Feb 6
Week
Rick Joyner

         We have been addressing the veils that must be removed to see the glory of the Lord without distorting it. The next veil is judging everyone and everything by one bad experience. 

         For example, I’ve heard of people visiting a church and making sweeping, general judgments about that church based on one visit. It may or may not have been an unusually challenging service, but the visitor concluded that the church was not doing well or—worse—said  it was a dead church based on that one visit. Every church, including thriving churches, will occasionally have dull or bad services, so to make a judgment based on one visit is wrong. 

         Conversely, we could visit a church when it’s having the most exciting service it’s had in years and conclude it’s a really great church when it’s really not. 

         We do the same with people, making major judgments after only a brief meeting. We do this with businesses, restaurants, and just about anything. This robs both us and those we’re judging of much in life. We’ve probably all met people who judge all churches based on one bad experience. This severs them from vital relationships they need in their lives. 

         We are told in 1 Corinthians 13:5 that love does not remember a suffered wrong. What is wrong, and even delusional, is to base our opinions of churches, ministries, preachers, or people on one or even a few encounters—good or bad. Everyone and every group has bad days. We must guard against making sweeping judgments based on partial information. 

         When I was a new flight instructor, an FAA examiner once told me women were not good pilots because they tended to panic in emergencies. This sowed a seed of doubt in me about female pilots. So, I watched every female student closely for even a hint of this. I even made the emergency procedures training harder for female students, but to my surprise, they excelled! I finally concluded that statement about women was untrue, since women tend to be calmer and less likely to overcorrect the controls—the two most important factors in successfully dealing with a flight emergency.  

         You may be thinking you want female pilots on your flights, but that would also be an overgeneralization. I trained many pilots, including military and airline pilots. Yet I only trained a tiny percentage of pilots, so even my experience is partial. We are told in 1 Corinthians 13:9, “we know in part and prophesy in part,” so everyone’s knowledge is incomplete. Pride is thinking we know all there is to know.

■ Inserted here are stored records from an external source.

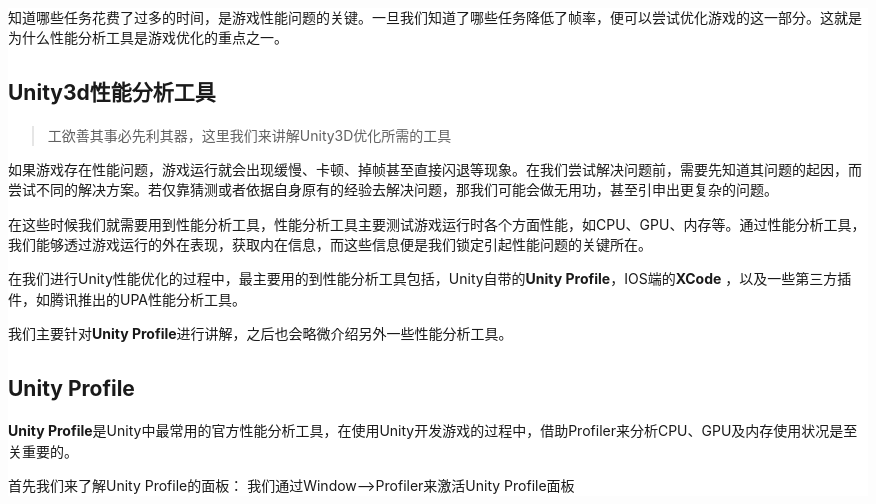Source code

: 知道哪些任务花费了过多的时间，是游戏性能问题的关键。一旦我们知道了哪些任务降低了帧率，便可以尝试优化游戏的这一部分。这就是为什么性能分析工具是游戏优化的重点之一。





## **Unity3d性能分析工具**

> 工欲善其事必先利其器，这里我们来讲解Unity3D优化所需的工具

如果游戏存在性能问题，游戏运行就会出现缓慢、卡顿、掉帧甚至直接闪退等现象。在我们尝试解决问题前，需要先知道其问题的起因，而尝试不同的解决方案。若仅靠猜测或者依据自身原有的经验去解决问题，那我们可能会做无用功，甚至引申出更复杂的问题。

在这些时候我们就需要用到性能分析工具，性能分析工具主要测试游戏运行时各个方面性能，如CPU、GPU、内存等。通过性能分析工具，我们能够透过游戏运行的外在表现，获取内在信息，而这些信息便是我们锁定引起性能问题的关键所在。

在我们进行Unity性能优化的过程中，最主要用的到性能分析工具包括，Unity自带的**Unity Profile**，IOS端的**XCode** ，以及一些第三方插件，如腾讯推出的UPA性能分析工具。

我们主要针对**Unity Profile**进行讲解，之后也会略微介绍另外一些性能分析工具。





## **Unity Profile**

**Unity Profile**是Unity中最常用的官方性能分析工具，在使用Unity开发游戏的过程中，借助Profiler来分析CPU、GPU及内存使用状况是至关重要的。

首先我们来了解Unity Profile的面板：
我们通过Window——>Profiler来激活Unity Profile面板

         I have read quite a few books about certain denominations, sects, and cults, but do not fully know any of them. I may have studied them more than anyone else, but my knowledge is still limited and can be inaccurate based on missing facts. There are times when we must act on the knowledge we have, but that should always be with open humility, knowing God gives grace to the humble. We need His grace in everything we do and in every relationship. 

         I have been in non-denominational churches that were sectarian, and I have been in denominational churches that had no sectarian spirit and were open to and loved the whole body of Christ. With whom is the Lord most pleased?

         Remember, the Lord said we would be judged by the same measure by which we judge others, so should we not heed the teaching of 1 Corinthians 13:7 to live our lives with love, which   “believes all things, hopes all things, endures all things”? This is especially important regarding people. If we judge with grace and mercy, we will receive grace and mercy (see Matthew 5:7). This does not negate the need for discerning or judging something correctly when it’s wrong, but we, as Christians, should not be predisposed to the negative.